Inside a DAOS server, the storage is statically partitioned across multiple targets to optimize concurrency. To avoid contention, each target has its private storage, own pool of service threads and dedicated network context that can be directly addressed over the fabric independently of the other targets hosted on the same storage node. A target is typically associated with a single-ported SCM module and NVMe SSD attached to a single storage node. Moreover, a target does not implement any internal data protection mechanism against storage media failure. As a result, a target is a single point of failure. A dynamic state is associated with each target and is set to either up and running, or down and not available.

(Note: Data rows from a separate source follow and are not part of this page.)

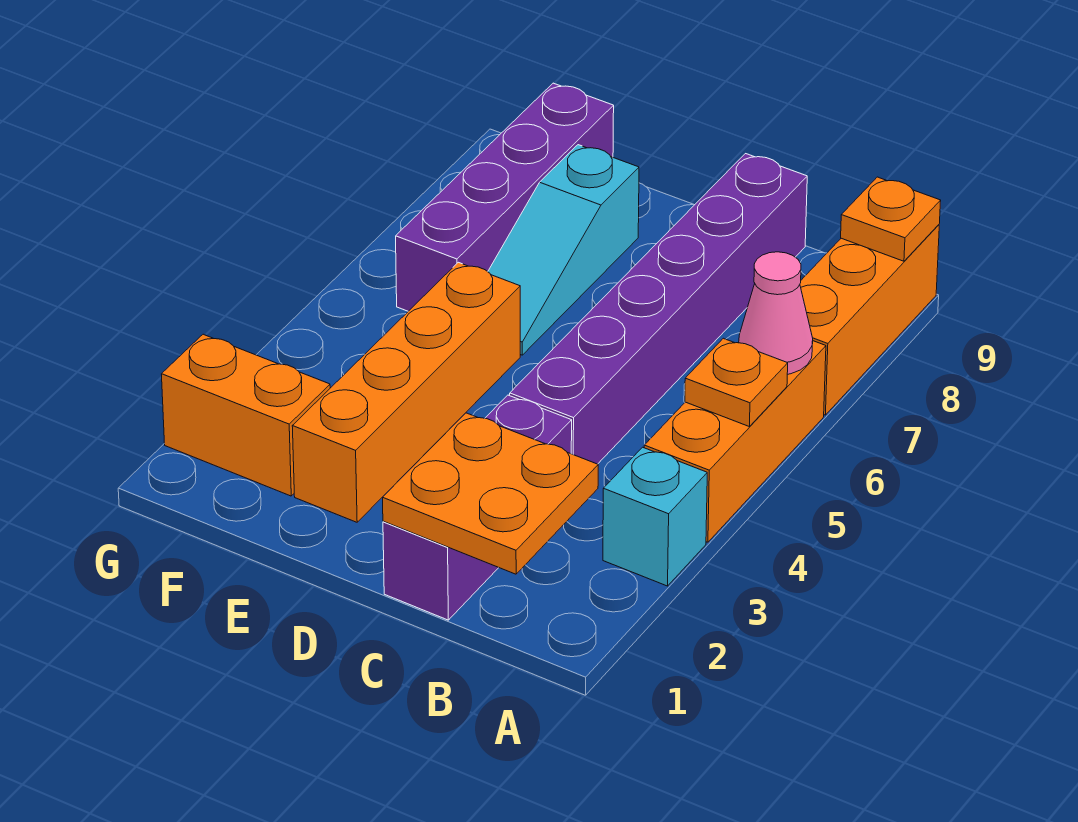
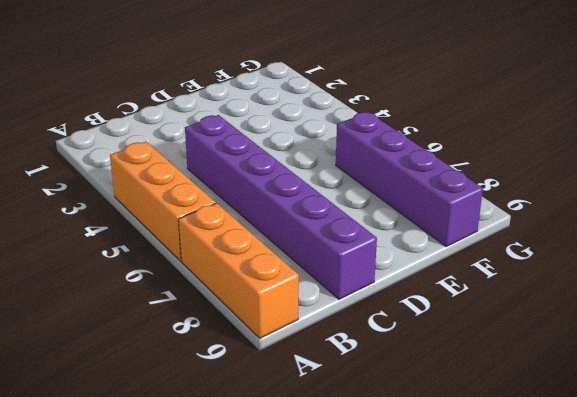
none -> cyan brick A3 level 1
none -> purple brick C1:C3 level 1
none -> orange brick E2:E5 level 1

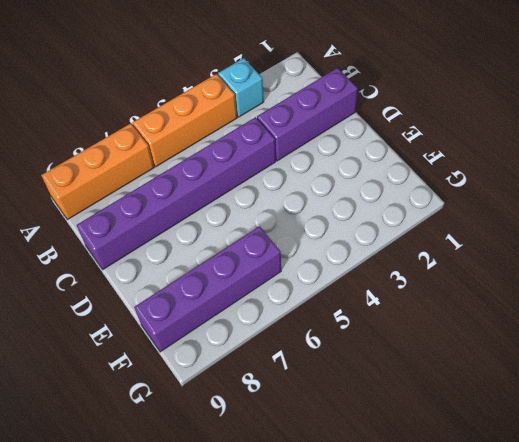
none -> orange brick E2:E5 level 1
none -> cyan slope E6:E8 level 1 top 8
none -> orange brick F2:G2 level 1

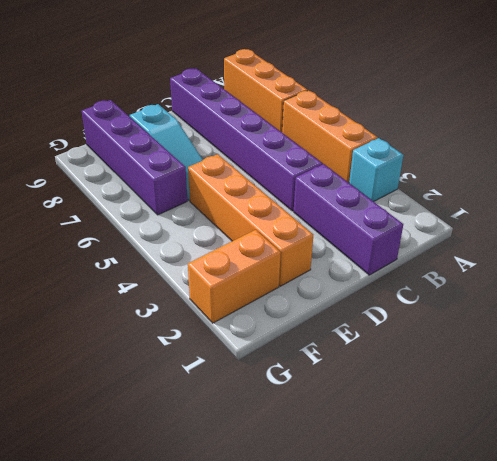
none -> orange plate A5 level 2
none -> pink cone A6 level 2
none -> orange plate A9 level 2

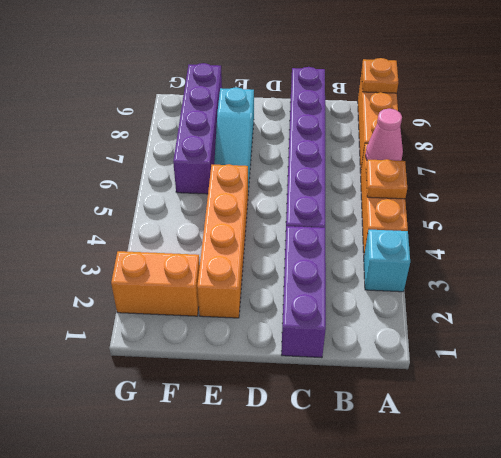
none -> orange plate B1:C2 level 2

A target is the unit of performance. Hardware components associated with the target, such as the backend storage medium, the server, and the network, have limited capability and capacity.

The number of targets exported by a DAOS server instance is configurable and depends on the underlying hardware (i.e., the number of SCM modules, CPUs, NVMe SSDs ...). A target is the unit of fault.

Storage API, Application Interface and Tools

Applications, users, and administrators can interact with a DAOS system through two different client APIs. The management API offers the ability to administrate a DAOS system. It is intended to be integrated with different vendor-specific storage management or open-source orchestration frameworks. A CLI tool is built over the DAOS management API. On the other hand, the DAOS library (i.e., libdaos) implements the DAOS storage model and is primarily targeted at application and I/O middleware developers who want to store datasets in a DAOS system. User utilities are also built over the API to allow users to manage datasets from a CLI.

Applications can access datasets stored in DAOS either directly through the native DAOS API or an I/O middleware libraries (e.g. POSIX emulation, MPI-IO, HDF5) or frameworks (e.g., Spark, TensorFlow) already integrated with the native DAOS storage model.

Agent

The DAOS agent is a daemon residing on the client node that interacts with the DAOS library to authenticate the application process. It is a trusted entity that can sign the DAOS Client credentials using certificates. The agent can support different authentication frameworks and uses a Unix Domain Socket to communicate with the client library.